Much Afraid inquires how the flower got to that strange place.
Bearing the Cost replies, “I was separated from all my companions, exiled from home, carried here and imprisoned in this rock. It was not my choice, but the work of others who, when they had dropped me here, went away and left me to bear the results of what they had done.”
Can you relate?
Has someone’s actions flung you into a place you never intended to be? Are you having to bear the cost of someone else’s sin against you?
I wish it weren’t true. I wish we lived in a fair world where friends and family members and spouses acted becomingly all the time. (And that we would act that way as well. It’s not that everyone else is full of sin, but we are innocent. Someone could write this post about me, where my actions and attitudes and words may have flung THEM into a place they’d rather not be).
But I digress.
What are we to do in this desolate place? How can we move on? Is it possible to have joy even when other people’s decisions hurt us?
I believe God gives us a choice. We can choose to flourish where we’re flung. It starts by a simple (but painful) act of forgiveness, and it continues by trusting God for outcomes. We can either give into bitterness, nursing it, justifying it, letting it prevent abundance, or we can take a courageous leap to live differently.
Yes, it hurt. (I’m not saying it didn’t).
Yes, the betrayal happened.
Yes, you’ve been flung.
But it’s equally true that Jesus went through the same things. He was hurt, betrayed and flung. And because He was, He can come alongside you. He empathizes with you, loves you, and wants to help you find victory in the midst of pain. That’s why James tells us to consider it pure joy when trials come (and most trials involve people hurting us). It’s why Jeremiah encouraged the nation of Israel to do this: “And work for the peace and prosperity of the city where I sent you into exile. Pray to the LORD for it, for its welfare will determine your welfare” (Jeremiah 29:7).
In your exile, work to bring peace and prosperity wherever you are. Bloom where you’ve been planted, even if the planting is not your choice. (Who wants to be exiled, anyway?)
God promises strength when we are weak (See 2 Corinthians 12:9-10), perspective when we’re sad or despondent, and love when we feel unloved.
You can flourish today.

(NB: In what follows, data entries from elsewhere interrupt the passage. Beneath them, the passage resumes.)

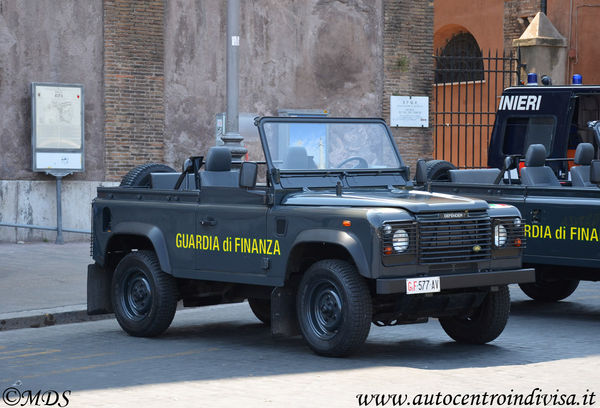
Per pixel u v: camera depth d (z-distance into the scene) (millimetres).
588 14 31266
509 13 33125
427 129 25625
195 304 11883
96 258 12242
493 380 8820
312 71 24406
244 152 18281
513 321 12773
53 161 20797
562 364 9633
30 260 17734
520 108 17391
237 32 18266
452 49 36031
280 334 10242
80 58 21406
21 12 20781
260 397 8133
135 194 11797
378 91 25172
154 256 11578
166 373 9289
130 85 21938
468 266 9938
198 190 11328
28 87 20859
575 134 17438
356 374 9094
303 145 10711
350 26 24766
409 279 9375
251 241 10461
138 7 21969
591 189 12375
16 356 10367
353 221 9461
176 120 22656
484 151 33875
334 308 9758
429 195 10336
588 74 31375
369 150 11156
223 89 23203
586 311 13727
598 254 12281
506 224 10227
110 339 11523
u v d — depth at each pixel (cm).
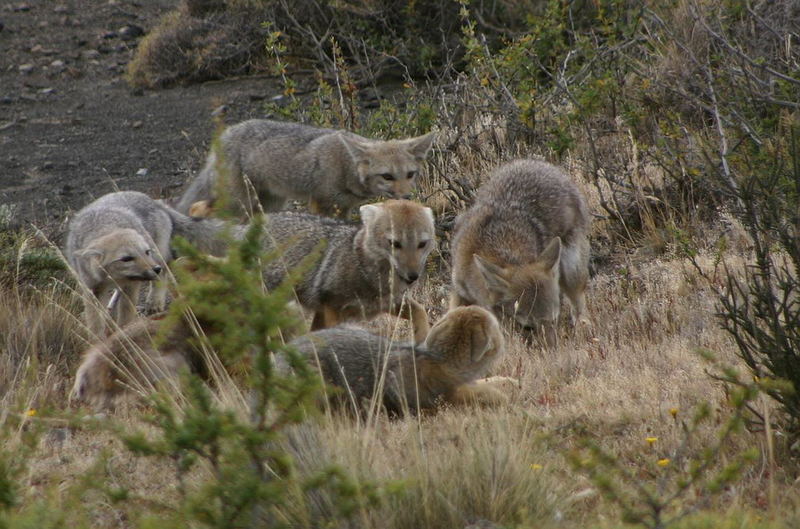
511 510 945
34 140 3381
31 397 1362
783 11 2331
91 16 4559
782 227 1389
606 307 1862
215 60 3812
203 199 2375
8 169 3133
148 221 2073
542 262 1717
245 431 805
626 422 1197
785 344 1114
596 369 1465
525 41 2636
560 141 2334
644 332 1634
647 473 1048
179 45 3878
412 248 1659
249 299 789
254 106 3484
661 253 2064
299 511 918
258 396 842
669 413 1198
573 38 3008
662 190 2172
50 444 1225
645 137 2386
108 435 1241
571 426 1170
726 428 923
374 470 1005
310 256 824
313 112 2752
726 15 2403
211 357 1330
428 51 3356
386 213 1664
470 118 2750
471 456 1007
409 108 2827
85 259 1948
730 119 2042
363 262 1686
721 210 1994
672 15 2622
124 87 3859
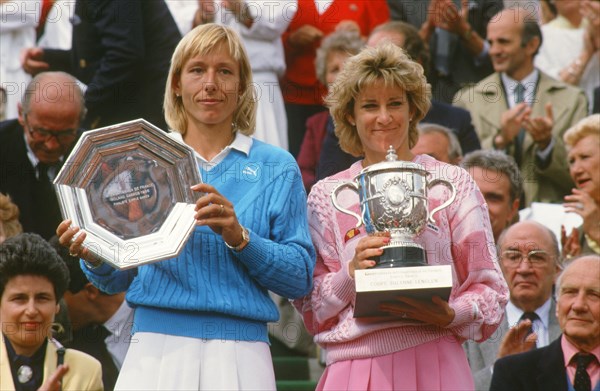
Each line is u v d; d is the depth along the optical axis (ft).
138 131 25.22
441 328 25.49
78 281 34.94
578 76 51.55
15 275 29.73
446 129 41.04
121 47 44.57
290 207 25.59
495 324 25.76
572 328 32.50
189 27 47.34
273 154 26.04
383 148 26.63
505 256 36.42
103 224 24.59
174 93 26.25
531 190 45.78
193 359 24.02
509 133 46.32
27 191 41.01
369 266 24.57
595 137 42.14
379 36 45.37
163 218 24.67
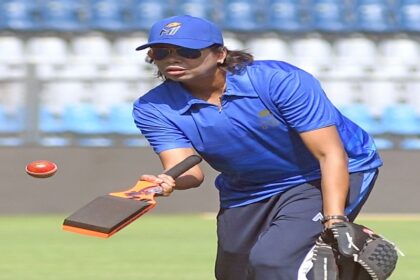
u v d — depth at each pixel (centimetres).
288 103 1398
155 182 1365
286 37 4881
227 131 1453
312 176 1490
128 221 1296
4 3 5006
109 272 2423
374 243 1277
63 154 3875
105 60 4116
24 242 3025
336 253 1309
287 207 1458
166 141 1487
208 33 1386
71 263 2580
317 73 4078
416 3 5203
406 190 3962
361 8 5184
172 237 3167
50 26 4981
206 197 3909
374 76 4028
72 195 3878
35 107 3872
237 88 1427
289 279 1376
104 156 3884
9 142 3853
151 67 3966
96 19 5062
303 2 5184
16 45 4788
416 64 4084
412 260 2639
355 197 1473
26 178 3862
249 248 1552
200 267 2509
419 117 4041
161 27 1389
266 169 1488
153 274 2392
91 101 3919
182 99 1474
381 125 4025
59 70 3906
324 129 1391
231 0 5156
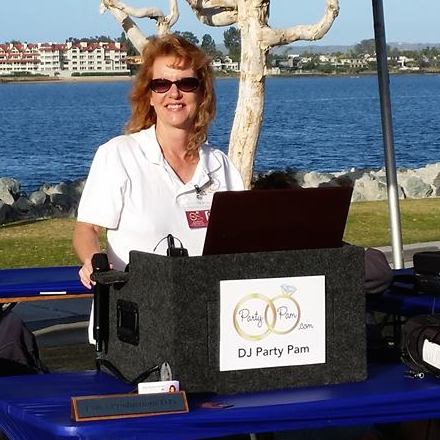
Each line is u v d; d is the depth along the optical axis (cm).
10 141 4853
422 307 471
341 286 346
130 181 415
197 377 332
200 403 325
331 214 345
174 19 1034
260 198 334
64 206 1656
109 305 369
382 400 331
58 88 17138
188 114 419
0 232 1277
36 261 1048
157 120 426
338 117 6406
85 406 310
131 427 307
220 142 3641
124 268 412
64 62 16762
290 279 340
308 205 340
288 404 323
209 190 427
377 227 1269
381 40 744
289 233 342
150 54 419
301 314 342
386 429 415
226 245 338
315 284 343
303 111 7188
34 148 4456
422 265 476
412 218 1368
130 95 431
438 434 394
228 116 5703
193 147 425
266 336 339
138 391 321
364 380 353
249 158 1008
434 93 11162
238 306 335
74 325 788
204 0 1000
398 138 4594
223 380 335
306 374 345
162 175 419
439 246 1088
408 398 334
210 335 333
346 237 1182
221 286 332
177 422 310
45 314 812
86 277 381
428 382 352
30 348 468
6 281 537
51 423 308
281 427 322
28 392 350
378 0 748
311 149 4059
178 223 419
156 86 415
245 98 999
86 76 16788
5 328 464
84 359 705
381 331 516
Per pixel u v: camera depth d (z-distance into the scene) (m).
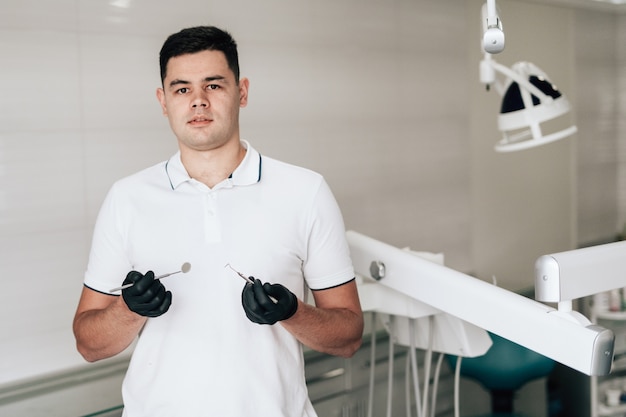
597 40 4.24
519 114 2.26
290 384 1.51
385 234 3.22
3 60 2.18
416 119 3.31
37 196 2.28
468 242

Someone else’s mean choices do not negate your own choices. Rest today in the embrace of Jesus who understands being flung and hurt. If you’re bewildered, ask for His help. He loves to come to the aid of those who truly, deeply NEED Him.
And perhaps that’s the greatest gift of being flung. When we’re in that helpless place, we must rely on Him for strength. We must need Him, not our own solutions or vengeance.
Mind if I pray for you?
(Put your name in the blank…)
Lord Jesus, my friend _________ has been flung into a situation and a place that they’d rather not be. They’re bewildered and frustrated. They sometimes think You have abandoned them. They cannot see their way through the pain. I pray You would show _________ how much You love them, how much You identify with their pain. Give ______________ the gumption to flourish in the place they’d rather not be. Give ___________ the guts to forgive and move on. Help them to see You are at work, even when it doesn’t feel evident. Restore, renew, and rebuild _________’s broken heart today. Amen.